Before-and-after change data
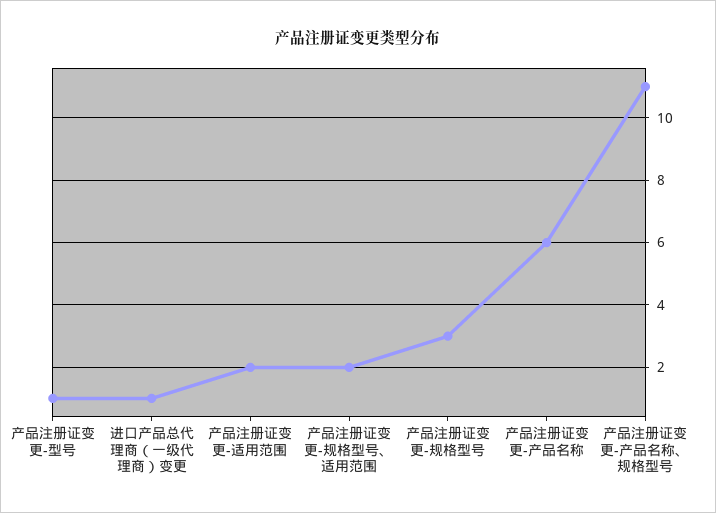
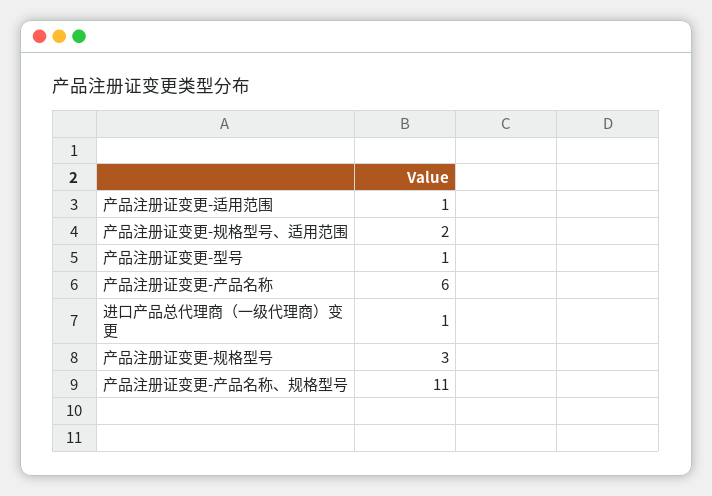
  {
    "产品注册证变更-型号": 1,
    "进口产品总代理商（一级代理商）变更": 1,
-   "产品注册证变更-适用范围": 2,
+   "产品注册证变更-适用范围": 1,
    "产品注册证变更-规格型号、适用范围": 2,
    "产品注册证变更-规格型号": 3,
    "产品注册证变更-产品名称": 6,
    "产品注册证变更-产品名称、规格型号": 11
  }

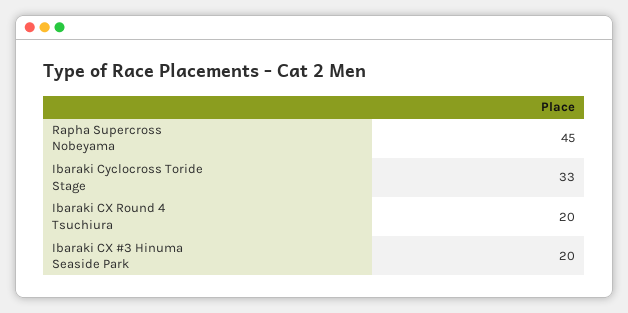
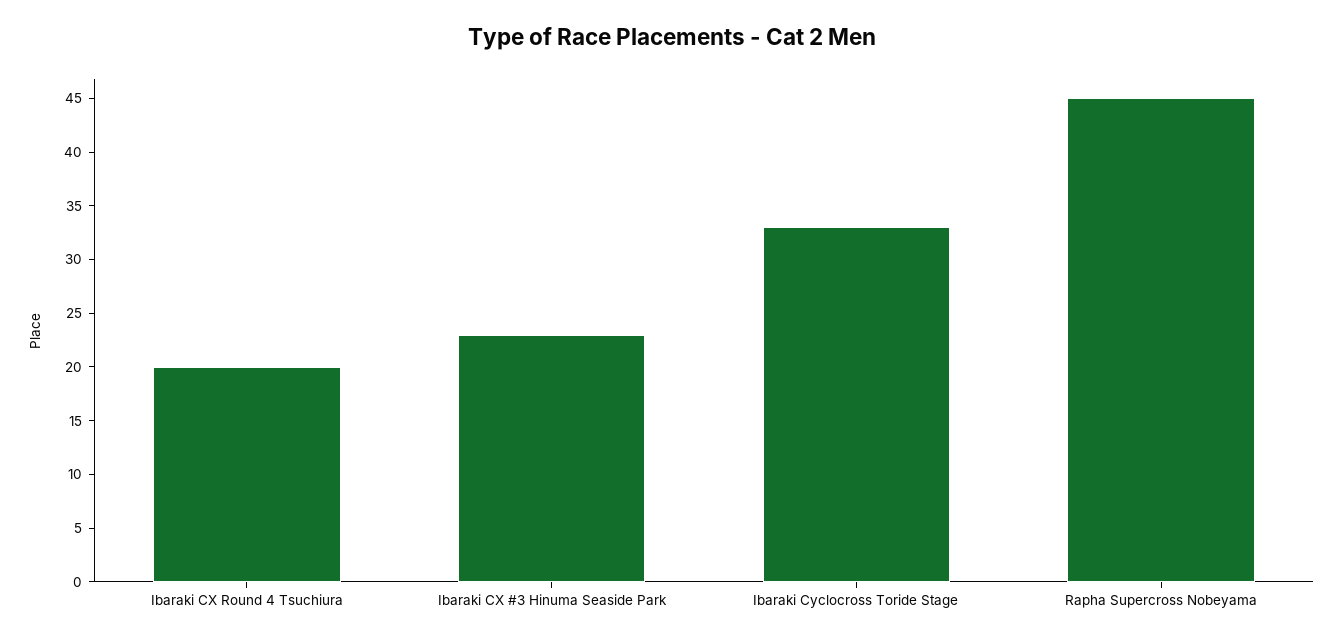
  {
    "Rapha Supercross Nobeyama": 45,
    "Ibaraki Cyclocross Toride Stage": 33,
    "Ibaraki CX Round 4 Tsuchiura": 20,
-   "Ibaraki CX #3 Hinuma Seaside Park": 20
+   "Ibaraki CX #3 Hinuma Seaside Park": 23
  }

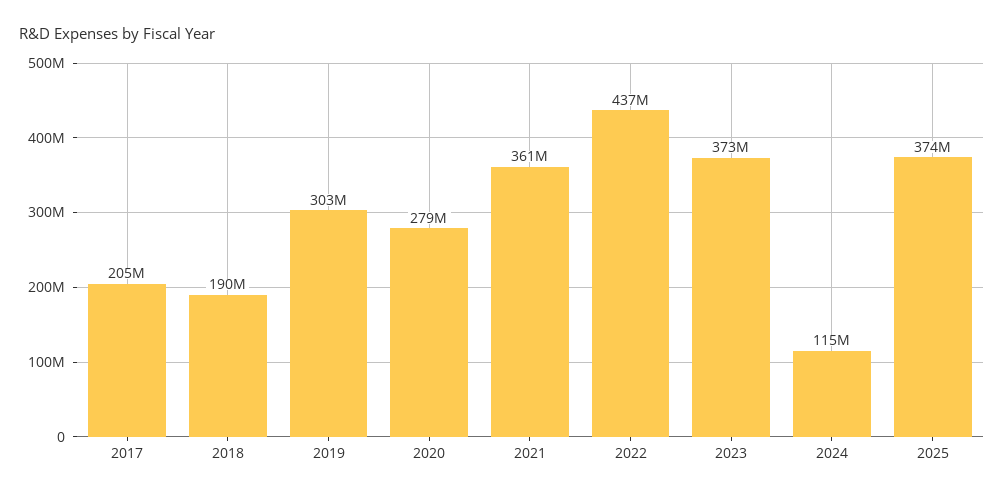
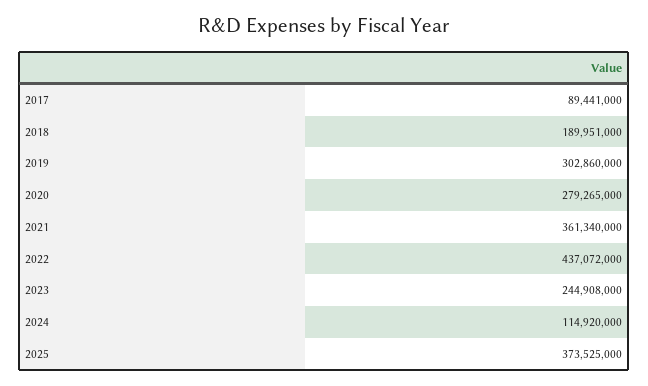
  {
-   "2017": 205000000,
+   "2017": 89441000,
    "2018": 189951000,
    "2019": 302860000,
    "2020": 279265000,
    "2021": 361340000,
    "2022": 437072000,
-   "2023": 373000000,
+   "2023": 244908000,
    "2024": 114920000,
    "2025": 373525000
  }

WHAT THE TASK ASKS
Return each of the lines exactly as they appear above, with no images.

WRITTEN RESPONSE
  {
    "产品注册证变更-型号": 1,
    "进口产品总代理商（一级代理商）变更": 1,
-   "产品注册证变更-适用范围": 2,
+   "产品注册证变更-适用范围": 1,
    "产品注册证变更-规格型号、适用范围": 2,
    "产品注册证变更-规格型号": 3,
    "产品注册证变更-产品名称": 6,
    "产品注册证变更-产品名称、规格型号": 11
  }

  {
    "Rapha Supercross Nobeyama": 45,
    "Ibaraki Cyclocross Toride Stage": 33,
    "Ibaraki CX Round 4 Tsuchiura": 20,
-   "Ibaraki CX #3 Hinuma Seaside Park": 20
+   "Ibaraki CX #3 Hinuma Seaside Park": 23
  }

  {
-   "2017": 205000000,
+   "2017": 89441000,
    "2018": 189951000,
    "2019": 302860000,
    "2020": 279265000,
    "2021": 361340000,
    "2022": 437072000,
-   "2023": 373000000,
+   "2023": 244908000,
    "2024": 114920000,
    "2025": 373525000
  }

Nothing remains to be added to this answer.